Continue the Air Baron tournament report below from the point where it stops, before the lines that follow it.

* _TEXT EXCERPT_:
⟨

Less Fliers in the Friendly Skies
Virginia Melton and the Koleszars
look to stop Max Jamelli's Fare Wars push.
Ken Rothstein on his way to victory
over Patrick Shea, Jessica Crandell and Virginia Melton.
Air Baron was published about 15 years ago, shortly
before Avalon Hill's demise. It has never been republished by
Hasbro, nor has any other publisher ventured to do so. As a result,
affordable copies are hard to find, making it difficult to expand
the player base. Every year, the tournament's numbers drop, as
we lose more people to the lure of the latest games than we attract
in new players. In 2010, we reached our nadir with 57 entrants
playing in four heats to populate a 25-player semi-final and
a 5-player Final.
This year, we added a novice table at each heat, where new
players could learn in an unpressured environment. Most players
at the regular tables were more than happy to answer questions,
give advice or strategy tips to anyone who asked for help, novice
or not. The vast majority of our players love the game, and are
more than willing to share that enthusiasm with others.
Our five finalists are a case in point: experienced (including
two previous champions), knowledgeable, serious competitors who
nonetheless are willing to offer sound advice to advance the
play of the game. The Final was a wonderful example of just how
good the game can be when it's played right, and Lady Luck doesn't
get too involved.

⟩

* _RECORDS SHOWN_:
⟨

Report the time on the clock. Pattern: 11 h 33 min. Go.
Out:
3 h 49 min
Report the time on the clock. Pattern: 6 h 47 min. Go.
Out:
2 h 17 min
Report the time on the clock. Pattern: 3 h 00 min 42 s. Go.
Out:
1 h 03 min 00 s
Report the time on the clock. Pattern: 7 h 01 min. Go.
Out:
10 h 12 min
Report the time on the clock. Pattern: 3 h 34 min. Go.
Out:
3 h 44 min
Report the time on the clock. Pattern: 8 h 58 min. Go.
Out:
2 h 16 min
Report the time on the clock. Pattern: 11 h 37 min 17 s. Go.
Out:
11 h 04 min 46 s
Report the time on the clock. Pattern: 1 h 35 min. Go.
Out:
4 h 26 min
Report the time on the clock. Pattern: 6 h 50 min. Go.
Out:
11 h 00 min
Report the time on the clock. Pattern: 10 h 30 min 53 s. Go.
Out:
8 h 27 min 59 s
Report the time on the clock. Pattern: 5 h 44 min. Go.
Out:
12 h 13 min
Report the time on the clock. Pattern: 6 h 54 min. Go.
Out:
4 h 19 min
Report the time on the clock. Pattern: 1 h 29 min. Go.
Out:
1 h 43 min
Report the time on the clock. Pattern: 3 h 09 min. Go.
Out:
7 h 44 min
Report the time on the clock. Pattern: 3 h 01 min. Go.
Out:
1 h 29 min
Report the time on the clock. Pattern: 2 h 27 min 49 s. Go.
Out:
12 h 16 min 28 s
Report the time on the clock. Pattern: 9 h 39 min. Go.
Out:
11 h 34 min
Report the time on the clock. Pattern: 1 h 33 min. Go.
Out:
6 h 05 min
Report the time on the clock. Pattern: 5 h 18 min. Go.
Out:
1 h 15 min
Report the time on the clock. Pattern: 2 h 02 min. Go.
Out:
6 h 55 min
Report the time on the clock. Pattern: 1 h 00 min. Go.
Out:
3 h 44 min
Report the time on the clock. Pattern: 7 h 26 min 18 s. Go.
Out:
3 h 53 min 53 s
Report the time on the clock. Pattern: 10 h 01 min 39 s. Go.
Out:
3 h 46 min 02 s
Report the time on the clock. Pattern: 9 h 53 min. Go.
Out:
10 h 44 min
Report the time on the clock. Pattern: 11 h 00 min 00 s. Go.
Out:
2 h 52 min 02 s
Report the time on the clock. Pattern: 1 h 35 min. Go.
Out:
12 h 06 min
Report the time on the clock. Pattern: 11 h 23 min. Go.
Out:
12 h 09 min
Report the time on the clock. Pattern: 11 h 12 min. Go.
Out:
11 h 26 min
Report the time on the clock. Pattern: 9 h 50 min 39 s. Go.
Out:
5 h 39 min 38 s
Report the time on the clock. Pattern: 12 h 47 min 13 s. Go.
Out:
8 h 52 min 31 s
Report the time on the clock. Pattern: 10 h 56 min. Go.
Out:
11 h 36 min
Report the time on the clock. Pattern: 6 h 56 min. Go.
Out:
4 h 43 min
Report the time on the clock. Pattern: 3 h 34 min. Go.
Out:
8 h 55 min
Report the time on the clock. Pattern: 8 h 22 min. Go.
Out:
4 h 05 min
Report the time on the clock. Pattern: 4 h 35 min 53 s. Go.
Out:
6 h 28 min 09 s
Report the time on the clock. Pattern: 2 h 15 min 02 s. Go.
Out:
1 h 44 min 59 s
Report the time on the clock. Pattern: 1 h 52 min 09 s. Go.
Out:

⟩

* _EXERCISE ANSWER_:
The five finalists were 2006 champ Brandon Bernard, Matt Fagan,
Scott Fenn, Bob Jamelli, and 1999 champ Ken Rothstein. With a
banker's roll of "4," money was not a problem for the
first round. Our intrepid finalists started their empires in
Nashville, San Diego, Memphis, Orlando, and Pittsburgh. Only
San Diego and Pittsburgh would remain with their original buyers
Matt controlled Miami and Atlanta for most of the game, and
dominated New York for awhile. His tenacious defense of his New
York spokes finally gave way when his dice turned cold, and he
finished in fifth place with $137 cash and market share.
Bob was able to secure the left coast early and held off all
challengers, but wasn't able to push eastward far enough to help
his position. He finished fourth with a $193 total.
Brandon took the only loan of the game but the maximum loan
available was just $10. He parlayed that into $160 market share
before the only Fuel Hike draw of the night cost him half of
his spokes. Nevertheless, he recovered to control DFW and Houston,
while dominating Phoenix and Atlanta, with three undeployed Jumbos
in waiting for the next opportunity which never came. He finsihed
third with $215.
Scott, a perennial Prez Con Air Baron champ who has
never tasted victory at WBC, took an early cash lead which he
never relinquished. He eventually owned all of Chicago plus Tokyo,
with Jumbos on all spokes except Indianapolis. He also dominated
Denver, and finished in second place with $140 market share and
$121 in cash.
Ken never lost control of Detroit and Washington once he got
them. He held the $3 contract for the last 16 rounds of the game,
and benefitted greatly from Jumbos on Pittsburgh and Boston.
Lady Luck kept her thumb on his dice for most of the game, as
he struggled for round after round to take over all the spokes
in New York. When she finally relented, he quickly gained control
and declared victory with $102 cash and $220 market share.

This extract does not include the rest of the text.